“The greatness of the match was that it had everything: a huge title, comebacks by both of us, spectacular shotmaking, tension, heavy money, and a steady buildup to an unbelievable finish.”
And that was the loser talking.
Ken Rosewall’s 4-6, 6-0, 6-3, 6-7(3), 7-6 (5) win over Rod Laver in the WCT Finals in Dallas in May 1972 has been called the “match that made tennis in the United States.” It’s hard to argue.
That spring, the sport had made its national TV debut, on NBC. To fit into the network’s schedule, WCT, which had wrapped up its previous season just six months earlier, moved its 1972 schedule up half a year—no sooner did one season end than the next began. Now it had all paid off in Dallas. Muscles and the Rocket were so brilliant for so long that NBC did the unthinkable and preempted its sacred 6:00 P.M. Sunday news broadcast, as well as two programs that followed it, to show the climax of what many would call the greatest match of all time. Twenty-three million people, many of whom clicked over from the NBA play-offs that were being shown on another channel, watched the two aging Aussie legends run each other around in what one writer described as “the kind of match that one waits a lifetime to see—a nerve-wracking, blood-tingling epic.”
By 1972, the 34-year-old Laver and the 37-year-old Rosewall had been waiting a lifetime to play this match as well. Each man had spent years toiling in the pro-tour backwoods for whatever money would get them to their next event, and they had faced each other on hundreds of lesser occasions. Looking back, Laver said he believed that he and Rosewall had played better matches against each other than this one, “But did anyone else but Kenny and I know?” Whether this was their best or not, it was the first one where the winner took home a $50,000 check presented by Neil Armstrong, a gold ring, a giant cup, and a Lincoln Continental. It was tennis, Texas-style, and the Laver-Rosewall final made Dallas the sport’s new capital.
If Chris Evert’s run at Forest Hills the previous summer introduced mainstream America to tennis, the Battle in Big D introduced it to a new phenomenon known as the pro tour. WCT had been launched the year before by Lamar Hunt, an heir to a family oil fortune and a major force behind the rise of pro football in the 1960s—five years earlier, Hunt had invented the term “Super Bowl” after watching his kids play with a new toy called a Super Ball.
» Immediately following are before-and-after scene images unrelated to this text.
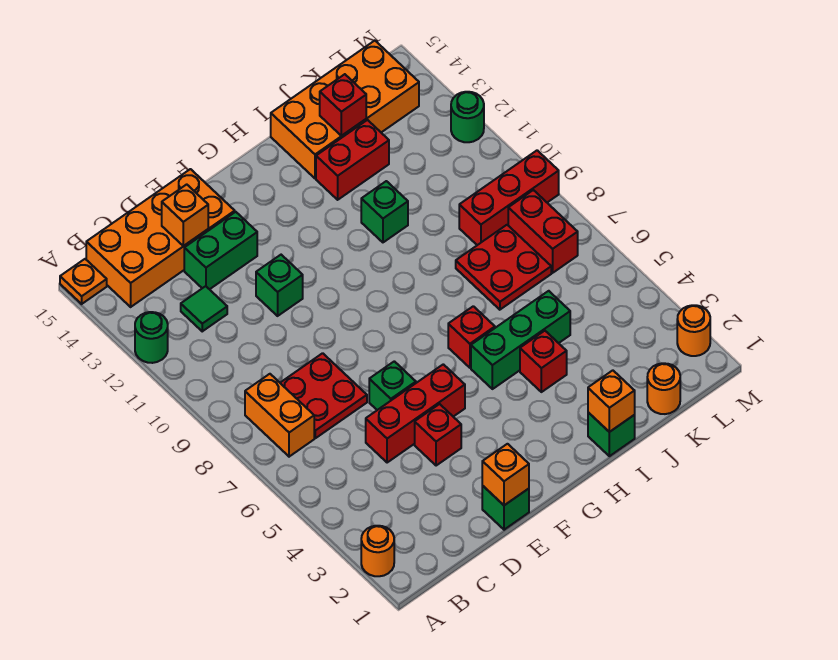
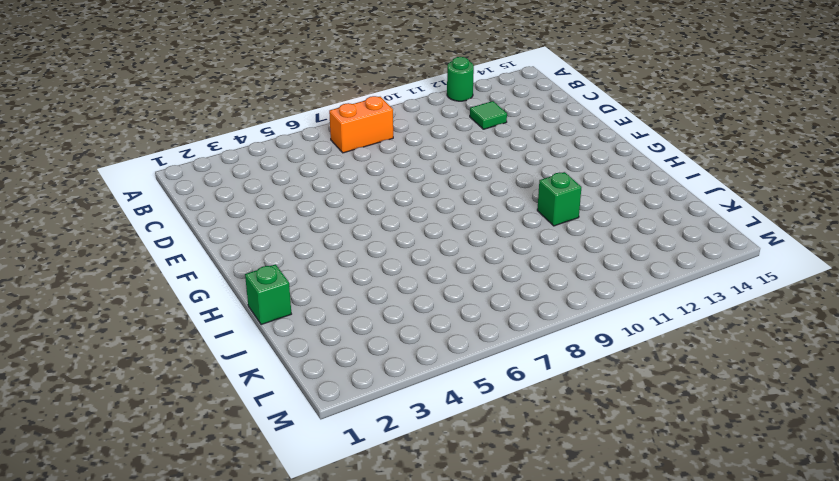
none -> orange round brick A2 level 1
none -> orange plate A15 level 1
none -> orange brick B14:E15 level 1
none -> red plate C7:D8 level 1

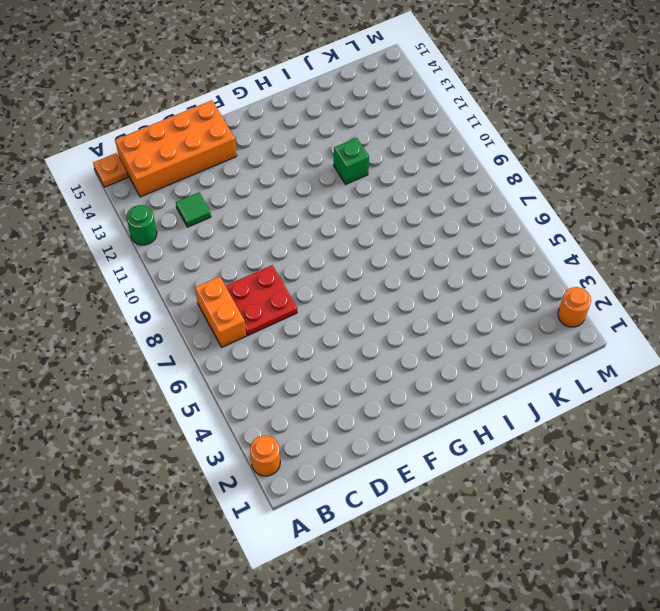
none -> red brick D5:F5 level 1
none -> green brick D13:E13 level 1
none -> green brick E1 level 1
none -> red brick E4 level 1

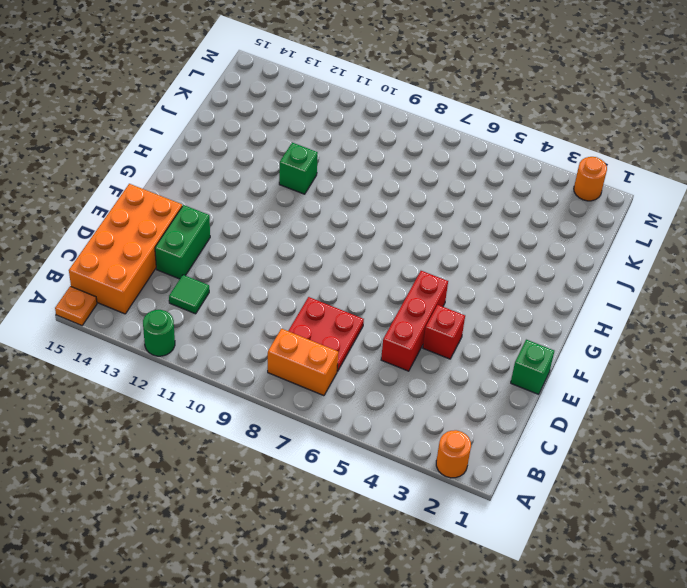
none -> green brick E6 level 1
none -> green brick E11 level 1
none -> green brick H5:J5 level 1
none -> red brick H6 level 1

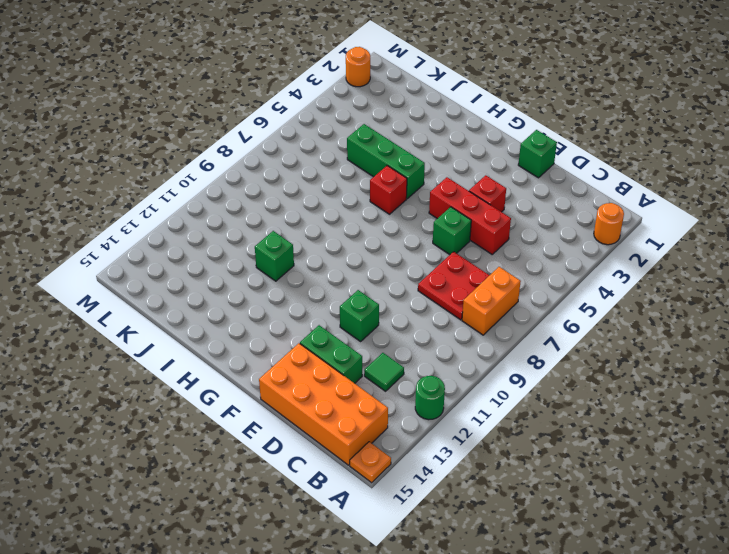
none -> green brick I1 level 1
none -> red brick I4 level 1
none -> red brick I13:J13 level 1
none -> orange brick I14:L15 level 1

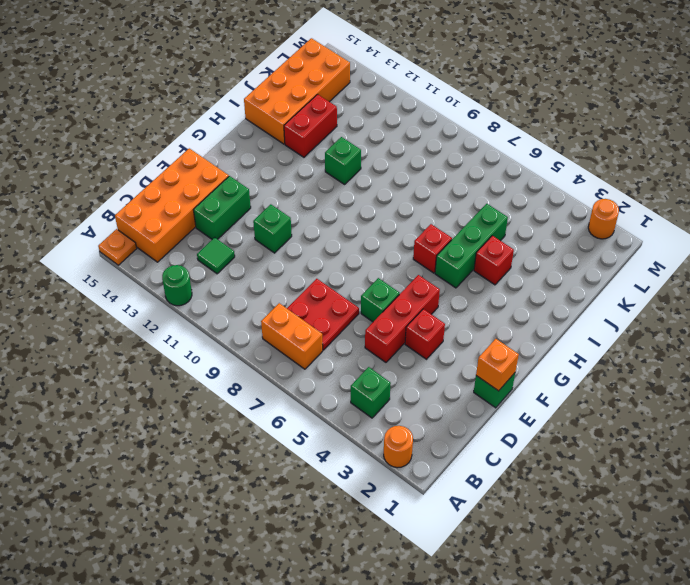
green brick B4 level 1 -> green brick I1 level 1
none -> red plate J7:K8 level 1
none -> orange round brick K1 level 1
none -> red brick K9:M9 level 1
none -> red brick L7:L8 level 1

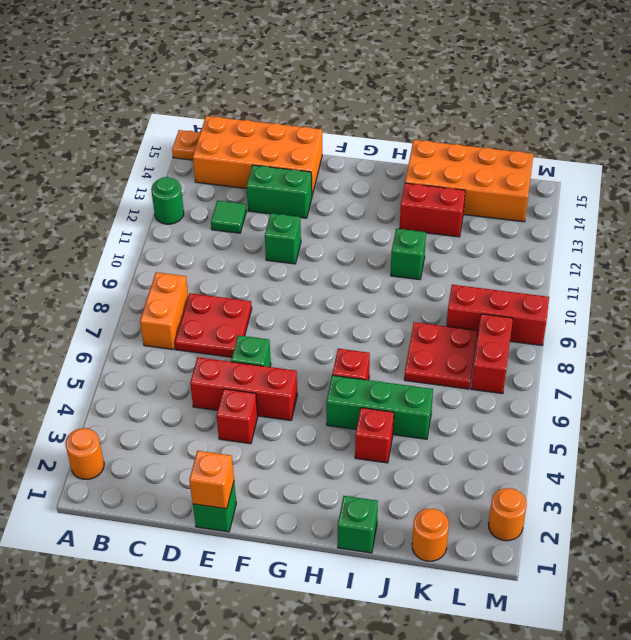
none -> green round brick M12 level 1
none -> orange brick D14 level 2
none -> orange brick I1 level 2
none -> red brick J14 level 2

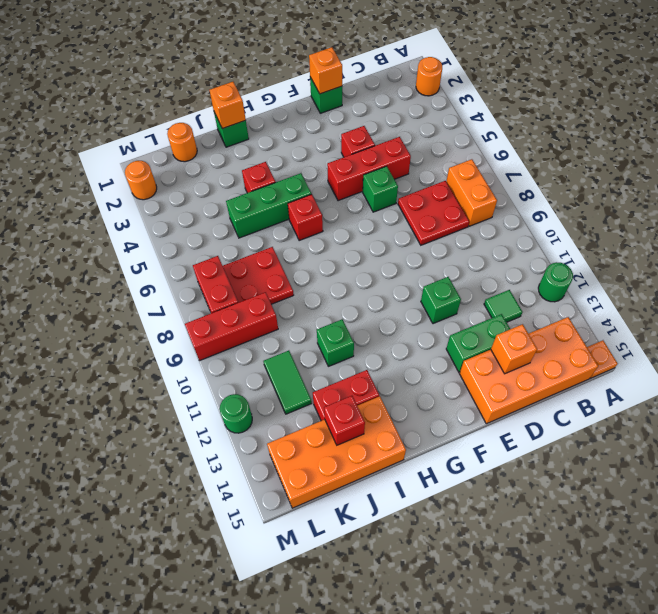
green tile K11:K12 level 1 -> none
Hunt’s move into tennis was feared and fiercely resisted by the ILTF, the game’s longtime amateur governing body. The organization believed, incorrectly, that he wanted control of everything. Still, the old guard was right that tennis in the early 70s was slowly but surely being dragged from its traditional headquarters in London to its new headquarters in nouveau riche Texas.